2020年のGDP成長率はマイナス4.1%、ほぼ全ての項目で減少

(ブラジル)

米州課

2021年03月22日

ブラジル地理統計院(IBGE)は3月3日、2020年の実質GDP成長率がマイナス4.1%と発表した。1996年に現行の方法で統計を取り始めて以降、最も減少幅が大きかった。産業別にみると、農畜産業が2.0%増、工業が3.5%減、サービス業が4.5%減で、農畜産業が唯一増加した。

IBGEの3月3日付のプレスリリースによると、農畜産業が増加した理由は、大豆(7.1%増)とコーヒー(24.4%増)の生産量が増加したため。
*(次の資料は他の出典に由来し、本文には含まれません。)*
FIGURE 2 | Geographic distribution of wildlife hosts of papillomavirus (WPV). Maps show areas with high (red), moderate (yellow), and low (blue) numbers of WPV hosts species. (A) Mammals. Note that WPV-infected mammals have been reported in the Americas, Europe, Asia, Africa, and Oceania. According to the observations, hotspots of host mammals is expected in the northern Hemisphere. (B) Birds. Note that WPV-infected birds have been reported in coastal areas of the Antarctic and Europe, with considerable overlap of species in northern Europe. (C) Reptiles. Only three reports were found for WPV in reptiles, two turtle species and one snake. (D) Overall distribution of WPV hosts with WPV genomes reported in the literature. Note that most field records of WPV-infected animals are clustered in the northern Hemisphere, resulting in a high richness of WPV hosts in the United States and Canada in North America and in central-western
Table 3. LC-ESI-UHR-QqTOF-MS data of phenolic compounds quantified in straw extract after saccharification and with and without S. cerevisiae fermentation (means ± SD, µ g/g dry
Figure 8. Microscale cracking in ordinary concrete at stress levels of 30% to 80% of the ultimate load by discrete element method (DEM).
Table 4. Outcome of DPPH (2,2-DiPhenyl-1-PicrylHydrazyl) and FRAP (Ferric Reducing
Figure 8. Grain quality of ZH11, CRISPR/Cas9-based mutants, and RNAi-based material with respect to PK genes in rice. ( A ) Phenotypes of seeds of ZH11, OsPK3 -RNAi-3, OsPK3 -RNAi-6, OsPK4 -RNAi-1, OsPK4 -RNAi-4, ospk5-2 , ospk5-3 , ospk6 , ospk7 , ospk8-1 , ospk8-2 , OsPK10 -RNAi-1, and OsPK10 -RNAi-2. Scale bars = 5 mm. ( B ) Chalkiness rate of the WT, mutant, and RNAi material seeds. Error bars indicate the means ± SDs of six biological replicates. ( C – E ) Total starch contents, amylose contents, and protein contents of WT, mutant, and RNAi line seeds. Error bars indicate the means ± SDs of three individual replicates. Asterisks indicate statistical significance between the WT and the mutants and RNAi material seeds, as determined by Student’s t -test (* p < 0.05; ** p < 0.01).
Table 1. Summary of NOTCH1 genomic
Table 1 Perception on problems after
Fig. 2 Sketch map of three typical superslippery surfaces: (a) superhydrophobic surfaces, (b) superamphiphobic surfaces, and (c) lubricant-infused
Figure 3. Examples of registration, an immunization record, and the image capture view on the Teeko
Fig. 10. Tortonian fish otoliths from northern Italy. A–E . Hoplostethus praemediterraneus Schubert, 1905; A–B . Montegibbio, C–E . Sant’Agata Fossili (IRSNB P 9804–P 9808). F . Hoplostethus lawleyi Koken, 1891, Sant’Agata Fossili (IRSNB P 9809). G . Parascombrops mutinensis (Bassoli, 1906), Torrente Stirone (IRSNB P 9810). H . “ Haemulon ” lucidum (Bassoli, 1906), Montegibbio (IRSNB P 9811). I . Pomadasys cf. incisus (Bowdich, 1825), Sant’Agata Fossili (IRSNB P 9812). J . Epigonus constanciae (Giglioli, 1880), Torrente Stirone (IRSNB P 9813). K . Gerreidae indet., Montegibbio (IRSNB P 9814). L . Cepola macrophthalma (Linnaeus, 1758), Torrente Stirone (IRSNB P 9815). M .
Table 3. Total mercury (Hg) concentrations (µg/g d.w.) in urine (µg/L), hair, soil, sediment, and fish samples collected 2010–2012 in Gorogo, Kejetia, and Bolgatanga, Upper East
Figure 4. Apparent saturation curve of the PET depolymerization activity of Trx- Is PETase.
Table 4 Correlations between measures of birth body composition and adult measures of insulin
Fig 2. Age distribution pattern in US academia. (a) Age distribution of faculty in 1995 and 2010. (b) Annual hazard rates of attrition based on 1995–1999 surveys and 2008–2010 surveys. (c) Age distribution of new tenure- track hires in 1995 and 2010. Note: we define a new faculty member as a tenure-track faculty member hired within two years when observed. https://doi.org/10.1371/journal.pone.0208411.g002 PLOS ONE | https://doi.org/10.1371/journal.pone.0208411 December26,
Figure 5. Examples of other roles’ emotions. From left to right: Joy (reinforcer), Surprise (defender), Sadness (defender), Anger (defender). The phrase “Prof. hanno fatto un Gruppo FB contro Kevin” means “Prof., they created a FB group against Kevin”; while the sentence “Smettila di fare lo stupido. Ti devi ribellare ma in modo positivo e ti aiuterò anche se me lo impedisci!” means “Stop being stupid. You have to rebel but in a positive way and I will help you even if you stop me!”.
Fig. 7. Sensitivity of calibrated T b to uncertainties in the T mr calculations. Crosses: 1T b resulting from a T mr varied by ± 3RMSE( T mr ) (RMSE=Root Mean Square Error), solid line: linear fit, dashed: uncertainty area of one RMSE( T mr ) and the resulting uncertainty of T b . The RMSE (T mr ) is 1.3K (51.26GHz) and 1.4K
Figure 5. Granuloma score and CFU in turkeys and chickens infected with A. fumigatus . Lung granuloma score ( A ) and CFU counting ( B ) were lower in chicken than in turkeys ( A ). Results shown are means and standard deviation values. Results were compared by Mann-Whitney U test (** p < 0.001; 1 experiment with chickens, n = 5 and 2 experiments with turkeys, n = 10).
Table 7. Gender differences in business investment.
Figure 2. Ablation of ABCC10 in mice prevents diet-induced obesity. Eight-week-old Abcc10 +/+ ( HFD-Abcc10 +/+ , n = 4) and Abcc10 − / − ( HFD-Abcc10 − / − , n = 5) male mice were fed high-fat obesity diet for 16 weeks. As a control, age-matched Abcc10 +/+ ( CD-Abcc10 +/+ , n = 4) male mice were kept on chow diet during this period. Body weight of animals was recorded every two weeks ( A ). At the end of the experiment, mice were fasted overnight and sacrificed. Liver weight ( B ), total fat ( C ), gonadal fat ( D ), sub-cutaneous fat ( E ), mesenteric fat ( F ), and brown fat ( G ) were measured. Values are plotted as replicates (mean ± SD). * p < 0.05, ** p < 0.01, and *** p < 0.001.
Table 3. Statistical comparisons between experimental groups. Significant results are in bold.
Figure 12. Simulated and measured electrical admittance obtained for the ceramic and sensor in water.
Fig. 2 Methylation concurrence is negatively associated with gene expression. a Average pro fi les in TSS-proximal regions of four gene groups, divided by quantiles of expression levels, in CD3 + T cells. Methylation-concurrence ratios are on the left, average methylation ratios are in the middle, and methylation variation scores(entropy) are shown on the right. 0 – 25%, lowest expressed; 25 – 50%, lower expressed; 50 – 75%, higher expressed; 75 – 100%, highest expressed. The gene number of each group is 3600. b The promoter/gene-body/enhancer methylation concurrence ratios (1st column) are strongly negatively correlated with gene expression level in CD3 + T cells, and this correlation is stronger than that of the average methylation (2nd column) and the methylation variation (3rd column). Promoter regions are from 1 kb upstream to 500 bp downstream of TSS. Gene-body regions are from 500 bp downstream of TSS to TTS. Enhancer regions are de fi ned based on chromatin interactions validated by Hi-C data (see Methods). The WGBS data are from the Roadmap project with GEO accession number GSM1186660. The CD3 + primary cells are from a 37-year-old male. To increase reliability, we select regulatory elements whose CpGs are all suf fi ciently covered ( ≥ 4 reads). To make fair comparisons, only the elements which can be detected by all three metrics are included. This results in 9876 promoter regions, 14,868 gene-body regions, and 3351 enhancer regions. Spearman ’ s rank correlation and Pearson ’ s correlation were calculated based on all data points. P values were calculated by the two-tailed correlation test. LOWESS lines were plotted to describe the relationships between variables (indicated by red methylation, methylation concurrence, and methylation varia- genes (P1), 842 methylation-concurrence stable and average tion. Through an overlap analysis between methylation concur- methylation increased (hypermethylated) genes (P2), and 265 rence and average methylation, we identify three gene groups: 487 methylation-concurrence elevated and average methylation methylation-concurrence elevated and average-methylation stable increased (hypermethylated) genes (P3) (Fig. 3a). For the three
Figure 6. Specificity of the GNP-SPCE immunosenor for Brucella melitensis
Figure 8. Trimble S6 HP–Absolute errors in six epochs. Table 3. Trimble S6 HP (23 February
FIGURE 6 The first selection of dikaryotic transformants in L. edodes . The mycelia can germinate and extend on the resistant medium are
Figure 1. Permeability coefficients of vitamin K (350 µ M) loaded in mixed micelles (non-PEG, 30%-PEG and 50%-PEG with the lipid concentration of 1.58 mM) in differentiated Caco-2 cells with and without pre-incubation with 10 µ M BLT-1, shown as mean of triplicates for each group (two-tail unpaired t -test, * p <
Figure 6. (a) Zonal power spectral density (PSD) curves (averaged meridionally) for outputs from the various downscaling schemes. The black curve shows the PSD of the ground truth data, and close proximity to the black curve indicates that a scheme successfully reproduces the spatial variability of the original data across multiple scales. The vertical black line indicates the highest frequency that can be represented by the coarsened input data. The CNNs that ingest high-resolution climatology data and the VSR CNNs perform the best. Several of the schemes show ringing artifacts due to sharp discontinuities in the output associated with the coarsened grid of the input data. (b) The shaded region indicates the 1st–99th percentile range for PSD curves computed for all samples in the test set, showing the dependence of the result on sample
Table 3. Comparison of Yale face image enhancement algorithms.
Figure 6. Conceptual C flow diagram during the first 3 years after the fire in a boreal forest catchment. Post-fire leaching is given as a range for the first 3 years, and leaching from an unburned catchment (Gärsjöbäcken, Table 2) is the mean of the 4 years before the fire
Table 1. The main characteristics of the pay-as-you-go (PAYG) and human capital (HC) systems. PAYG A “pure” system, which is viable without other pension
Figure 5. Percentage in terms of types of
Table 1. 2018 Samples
工業では、建設(7.0%減)と製造業(4.3%減)が減少した。IBGEは、「自動車やその他の輸送機器の製造の減少などによるもの」と説明している。ブラジル自動車工業会(ANFAVEA)の2021年1月8日の発表によると、2020年の自動車(乗用車および軽商用車)製造台数は前年比で31.6%減、その他の輸送機器(バス、トラック)の生産台数は19.9%減だった。

サービス業は、その他サービス(12.1%減)、運輸・倉庫・郵便(9.2%減)が減少した。新型コロナウイルスの世界的な感染拡大で、旅客輸送への需要が大幅に縮小したためだ。一方、金融仲介・保険(4.0%増)と不動産(2.5%増)はプラス成長した。「新型コロナ禍」を受けてのオンライン決済需要の増加、政府による融資制度の拡充、金融当局の大幅利下げによる低金利効果などが背景にあるとみられる。

需要要素別にみると、新型コロナウイルスの感染防止を目的とした各種行動制限を受け、個人消費支出は5.5%減少した。政府消費支出も4.7%減少した。総固定資本形成(投資)は、政府による大規模な財政出動の効果で第4四半期は前年同期比13.3%増と著増したが、通年では0.8%減だった。財・サービス輸入は、消費と生産活動の停滞を受け10.0%減と大幅に減少した。一方、財・サービス輸出は、農産物輸出が堅調だったこともあり1.8%の減少にとどまった。

レベッカ・パリス国民経済計算コーディネーターは「新型コロナウイルス感染拡大の抑制のため、部分的または全面的に経済活動を停止させたことによる結果だ。多くの人は人が集まりやすい場所での買い物や、サービスを受けることを控えるようになった」と述べ、新型コロナウイルス感染拡大の影響により、各州・市がそれぞれ認めた生活に必要不可欠なサービス提供のみに制限していることなど、生産活動や商業活動が停滞したことが影響していると分析した。